What is artificial intelligence (AI)? The phrase Artificial Intelligence was coined in 1956 at a workshop. It is the branch of computer science concerned with the study of automation of intelligent behavior (Luger and Stubblefield 1992). The first successful artificial intelligent robot was Shakey the Robot, invented at the SRI International’s Artificial Intelligence Center in the early 1970s. As an hardware agent, Shakey the Robot could make plans based on the environment around it. The robot receives inputs or percepts and performs actions.

Russell and Norvig takes the concept of the hardware robot into the software realm – in other words, the software robot (or softbot) receives inputs and performs actions. This leads to the generalization of agents – whether, it is a human, robot, or softbot. This leads to the idea of rational agents, which is the combination of agent program running on architecture (also known as computer hardware). Therefore, the AI is the study of rational agents and the components that builds them (Russell and Norvig 1995).

As an engineer, my goal is to understand and implement algorithms and architecture associated with rational agents to various environments and problems. In other words, develop a tools set with a solid mathematical foundations as to implement solutions to complex problems. After understanding the single agent environments, then my next focus will be on Multiple Agent Systems in Distributive Artificial Intelligence environment.

I have obtained a copy of the Artificial Intelligence: A Modern Approach (first ed) by Russell and Norvig (1995).

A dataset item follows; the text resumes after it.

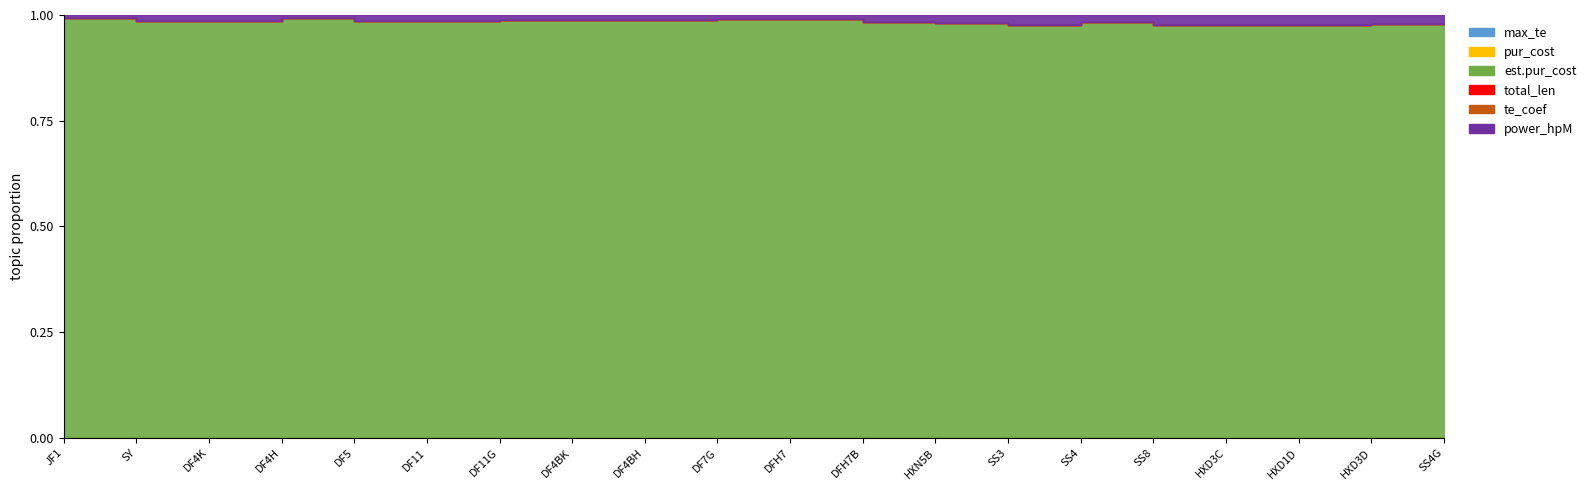

What position from the right is SS3?

7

Their approach is the study and design of agents (whether its a human, robot, or software agent) by unifying all AI topics – knowledge representation, natural langange, automated reasoning, planning, and machine learning. The book has 27 chapters and is divided into sections with the following names:

  • Artificial Intelligence
  • Problem-solving
  • Knowledge and reasoning
  • Acting logically
  • Uncertain knowledge and reasoning
  • Learning
  • Communicating, perceiving, and acting
  • Conclusions

Yes, I will encounter familiar topics and algorithms from my previous studies.

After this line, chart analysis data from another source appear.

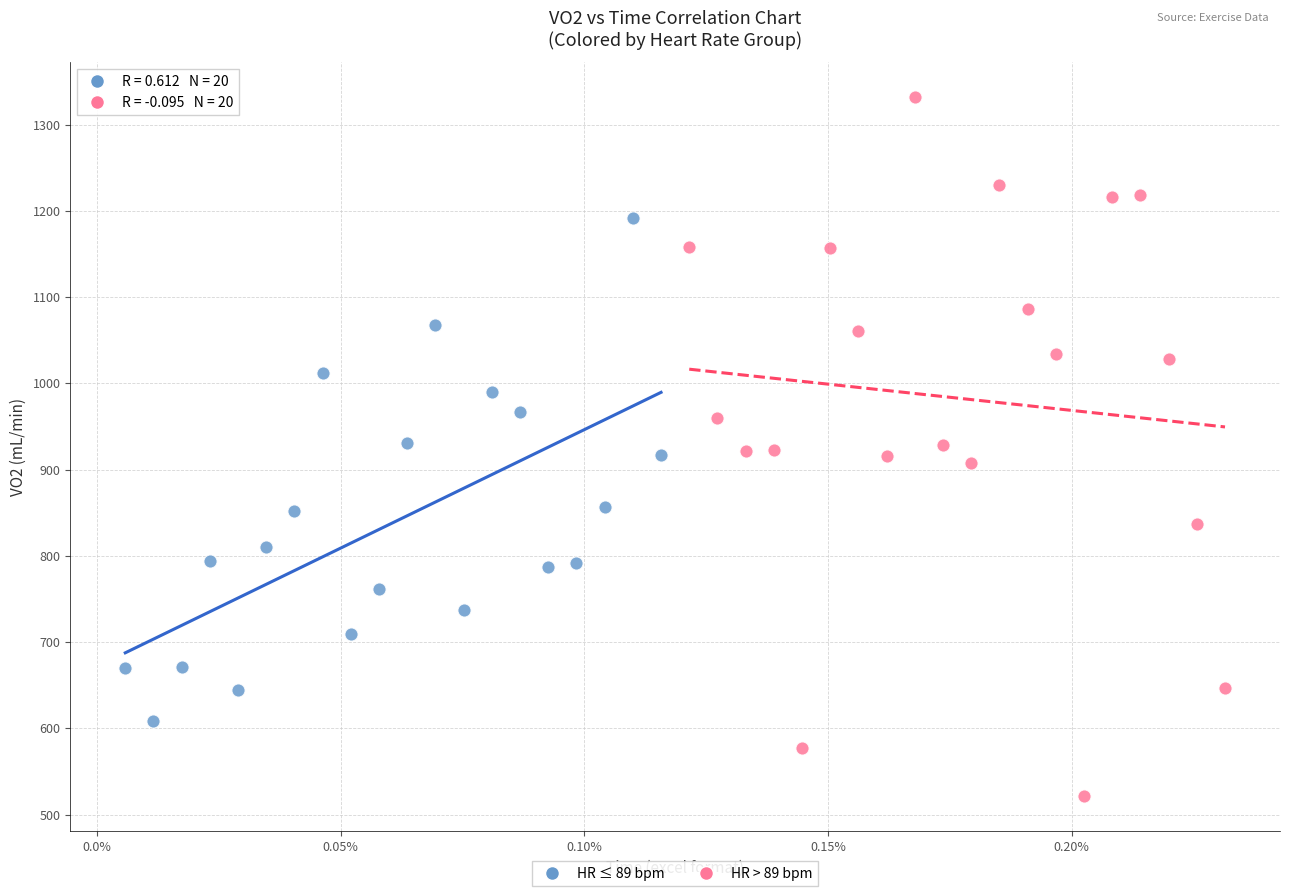

Which series contains the lowest Y value?

HR > 89 bpm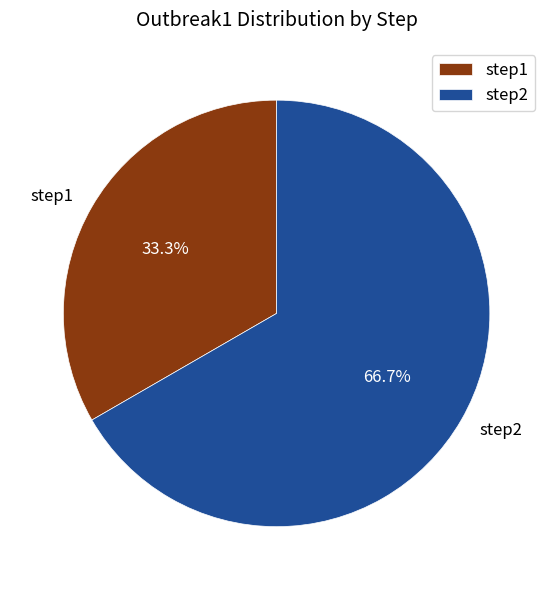

Which slice is the largest?

step2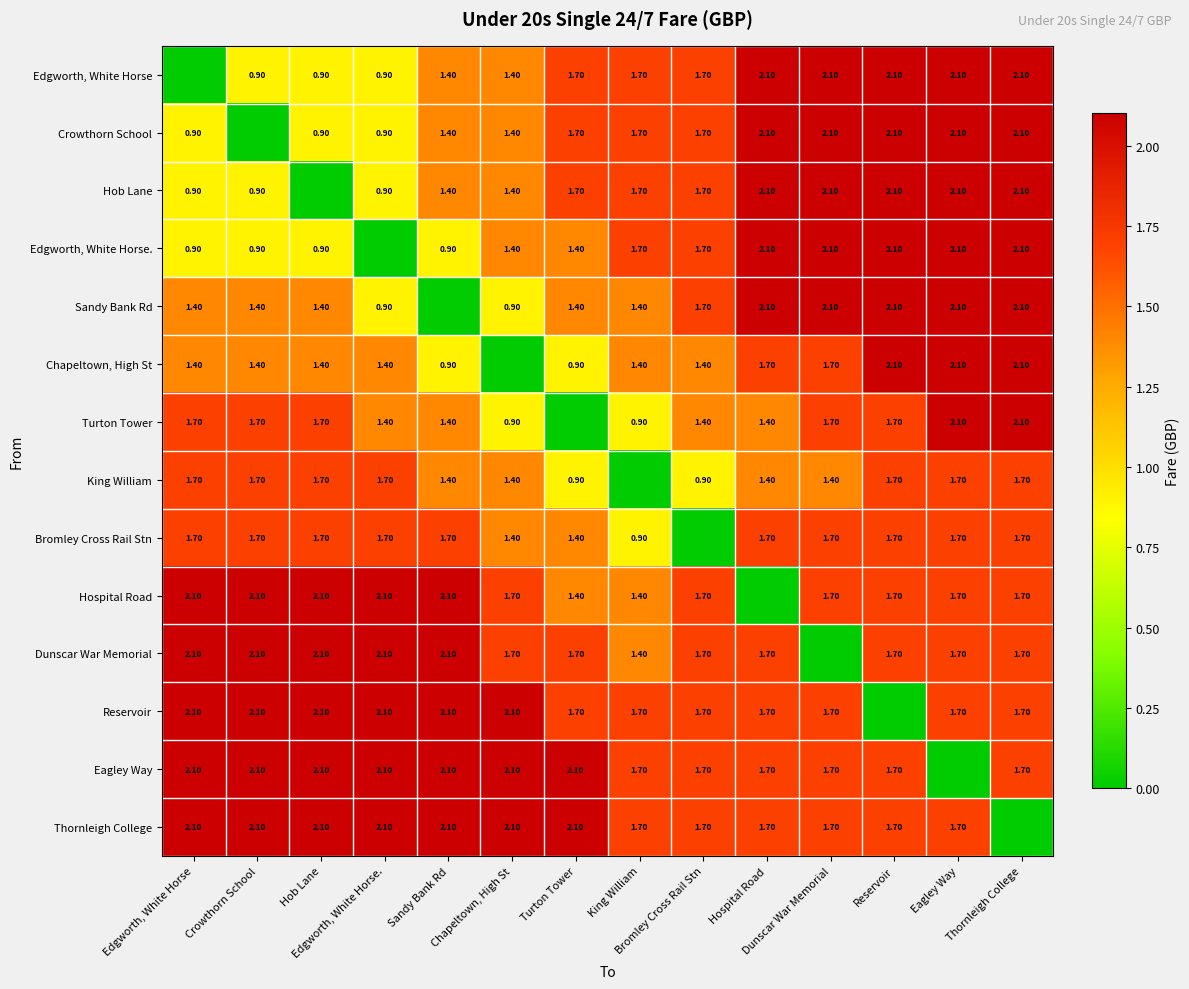

The Edgworth, White Horse. series shows 1.4 at Edgworth, White Horse. True or false?

False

I am reviewing Chapter 12 of the Luger book and placing the pseudo code in my AI Notebook. So far I have copied the Version Space and ID3 Tree Induction algorithms. Dr. Luger has the Version space written in Prolog, but he has the ID3 algorithm written in CLOS. I also have a version of the ID3 tree induction algorithm written in LISP from Dr. Tom Mitchell. I already tested the LISP versions of ID3 algorithms. Also, pseudo code is provided for Explanation Based Learning, and Luger provides an example of EBL in Prolog. Finally the COBWEB algorithm is supplied in the unsupervised learning section, but no sample code is provided for in the text.

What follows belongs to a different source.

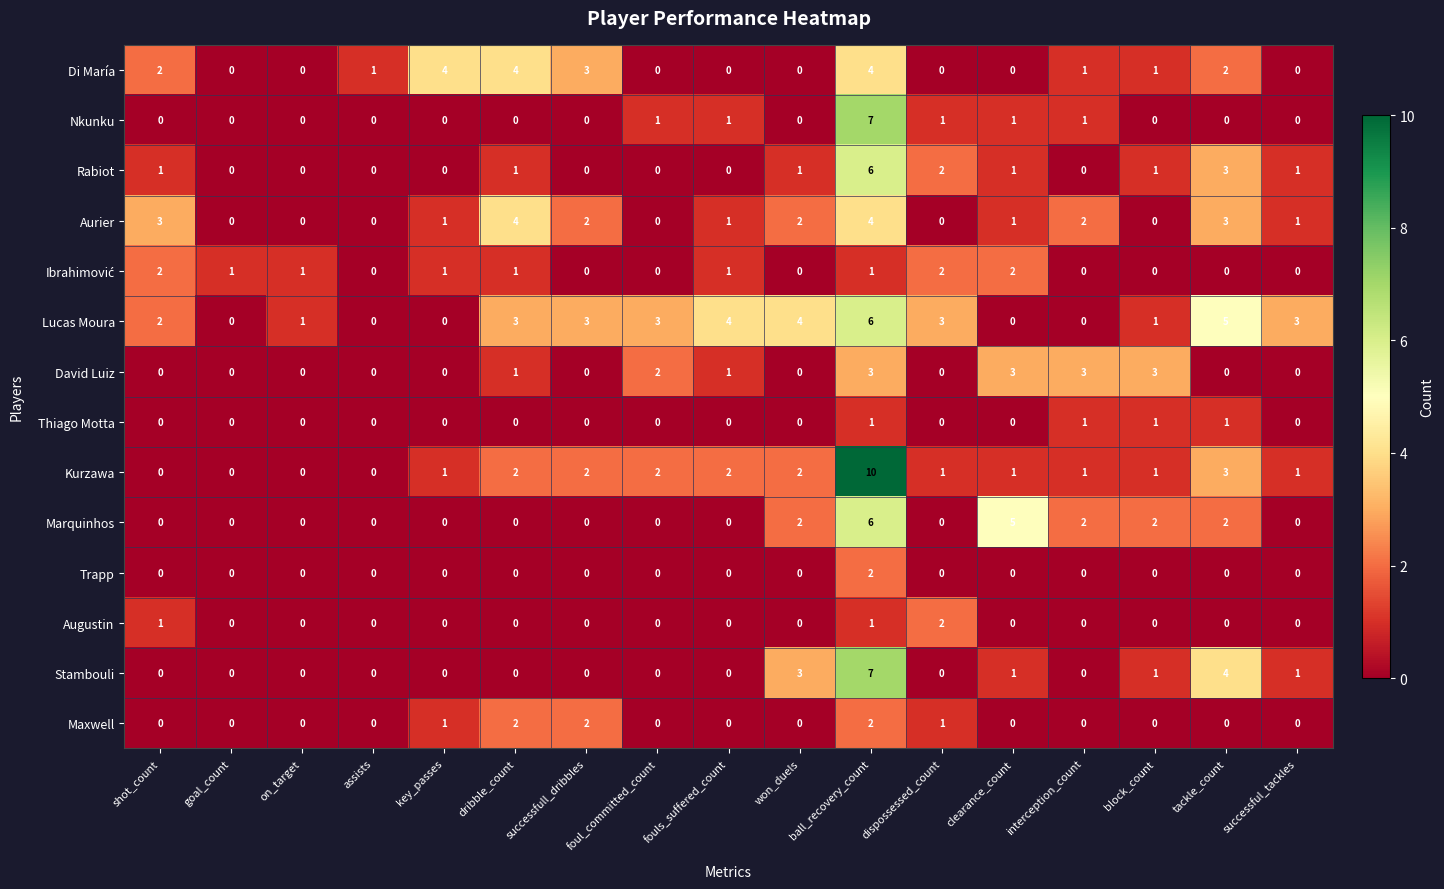

Which label corresponds to the largest value in the chart?

ball_recovery_count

As I continue my AI journey, I discovered that I need to review my knowledge of probability theory and statistics. For example, I had to look up Bayes Theorem in Wikipedia, then in my college probability and statistics for engineers book. It has been a long while since I looked at probability and statistics. However, articles and works by Dr. Nils Nilsson uses probability theory and statistics and apply it to uncertainty.

Another area of interest has been the Bayesian Network (or Belief Network). There was an article in which a Bayesian Network illustrate probabilities in the leaves of trees. It is the uncertainty factor once again, but at this point I do not understand how it works, but I will sometime soon.

The last research item was the Support Vector Machine, which is a linear classification method. This method uses hyperplanes in geometric hyper space to determine the maximum distance to the hyperplane and data as to determine the maximum linear classification for the data. The current research uses nonlinear regression techniques and kernel methods to determine maximum data classification.

I am still continuing my studies in LISP programming. Like any other programming language that I have studied, you need to understand the basics and apply standard software engineering methods into the work. However, upon researching the job market, the only jobs are with research institutions or in the UK. Even with the newsgroup comp.lang.lisp, the recommendation is for an individual to focus their energy into java, html, java scripting, sql, etc.